Speaker Verification

Note: The modelscope pipeline supports all the models in model zoo to inference and finetine. Here we take the model of xvector_sv as example to demonstrate the usage.

Inference with pipeline

Quick start

Speaker verification

from modelscope.pipelines import pipeline
from modelscope.utils.constant import Tasks

inference_sv_pipline = pipeline(
    task=Tasks.speaker_verification,
    model='damo/speech_xvector_sv-zh-cn-cnceleb-16k-spk3465-pytorch'
)

# The same speaker
rec_result = inference_sv_pipline(audio_in=(
    'https://isv-data.oss-cn-hangzhou.aliyuncs.com/ics/MaaS/ASR/test_audio/sv_example_enroll.wav',
    'https://isv-data.oss-cn-hangzhou.aliyuncs.com/ics/MaaS/ASR/test_audio/sv_example_same.wav'))
print("Similarity", rec_result["scores"])

# Different speakers
rec_result = inference_sv_pipline(audio_in=(
    'https://isv-data.oss-cn-hangzhou.aliyuncs.com/ics/MaaS/ASR/test_audio/sv_example_enroll.wav',
    'https://isv-data.oss-cn-hangzhou.aliyuncs.com/ics/MaaS/ASR/test_audio/sv_example_different.wav'))
print("Similarity", rec_result["scores"])

Speaker embedding extraction

from modelscope.pipelines import pipeline
from modelscope.utils.constant import Tasks

# Define extraction pipeline
inference_sv_pipline = pipeline(
    task=Tasks.speaker_verification,
    model='damo/speech_xvector_sv-zh-cn-cnceleb-16k-spk3465-pytorch'
)

* * * * * * * * *

▸ **TASKS TO PERFORM**:
• A. Reproduce the speaker verification text word for word, from "Note: The modelscope" to "demonstrate the usage.".
• B. Carry the speaker verification text forward, starting right after its final line.
The records have no connection to the speaker verification text.

* * * * * * * * *

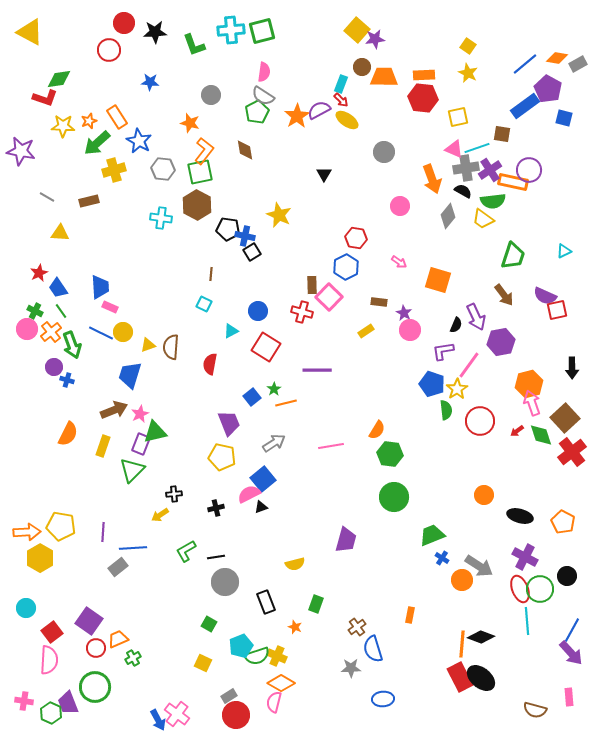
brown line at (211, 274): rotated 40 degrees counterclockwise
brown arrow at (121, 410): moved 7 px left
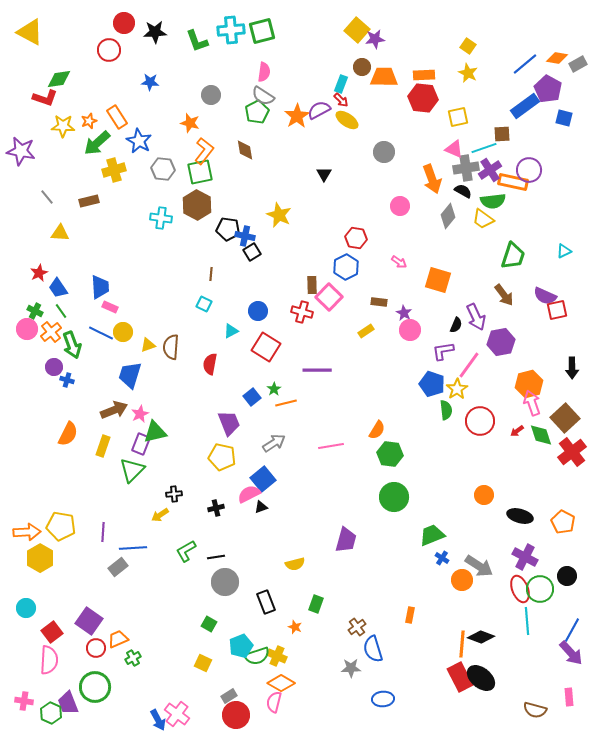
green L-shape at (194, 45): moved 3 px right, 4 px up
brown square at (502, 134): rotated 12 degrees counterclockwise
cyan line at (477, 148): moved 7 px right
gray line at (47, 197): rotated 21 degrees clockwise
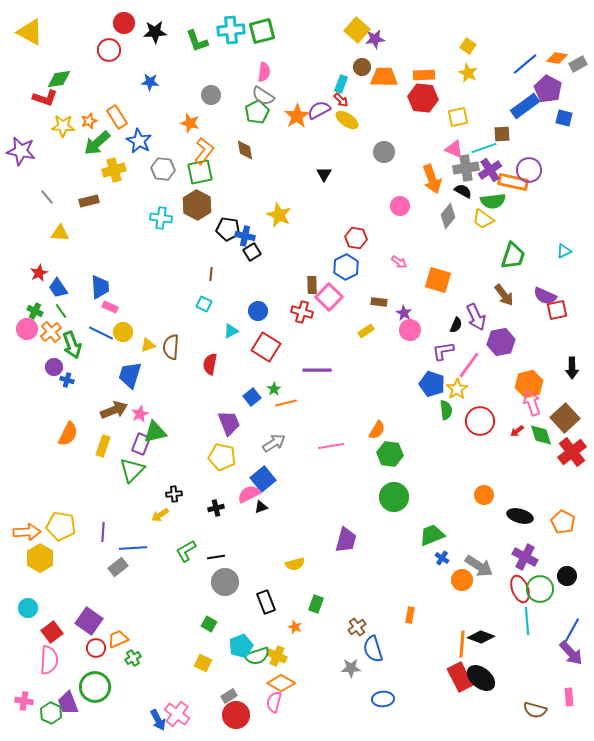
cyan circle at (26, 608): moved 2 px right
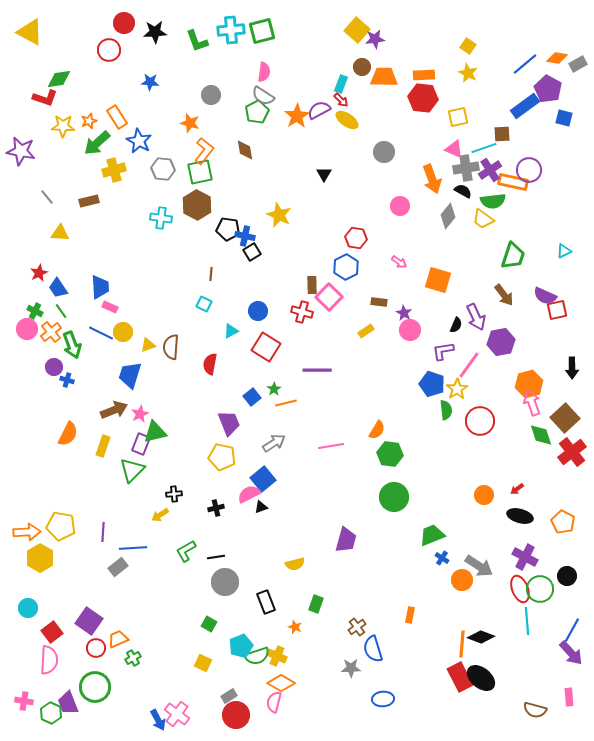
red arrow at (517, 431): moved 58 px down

* * * * * * * * *

▸ **TASK RESPONSES**:
• A.
Note: The modelscope pipeline supports all the models in model zoo to inference and finetine. Here we take the model of xvector_sv as example to demonstrate the usage.

• B.
# Extract speaker embedding
rec_result = inference_sv_pipline(
    audio_in='https://isv-data.oss-cn-hangzhou.aliyuncs.com/ics/MaaS/ASR/test_audio/sv_example_enroll.wav')
speaker_embedding = rec_result["spk_embedding"]

Full code of demo, please ref to infer.py.

API-reference

Define pipeline

task: Tasks.speaker_verification
model: model name in model zoo, or model path in local disk
ngpu: 1 (Default), decoding on GPU. If ngpu=0, decoding on CPU
output_dir: None (Default), the output path of results if set
batch_size: 1 (Default), batch size when decoding
sv_threshold: 0.9465 (Default), the similarity threshold to determine whether utterances belong to the same speaker (it should be in (0, 1))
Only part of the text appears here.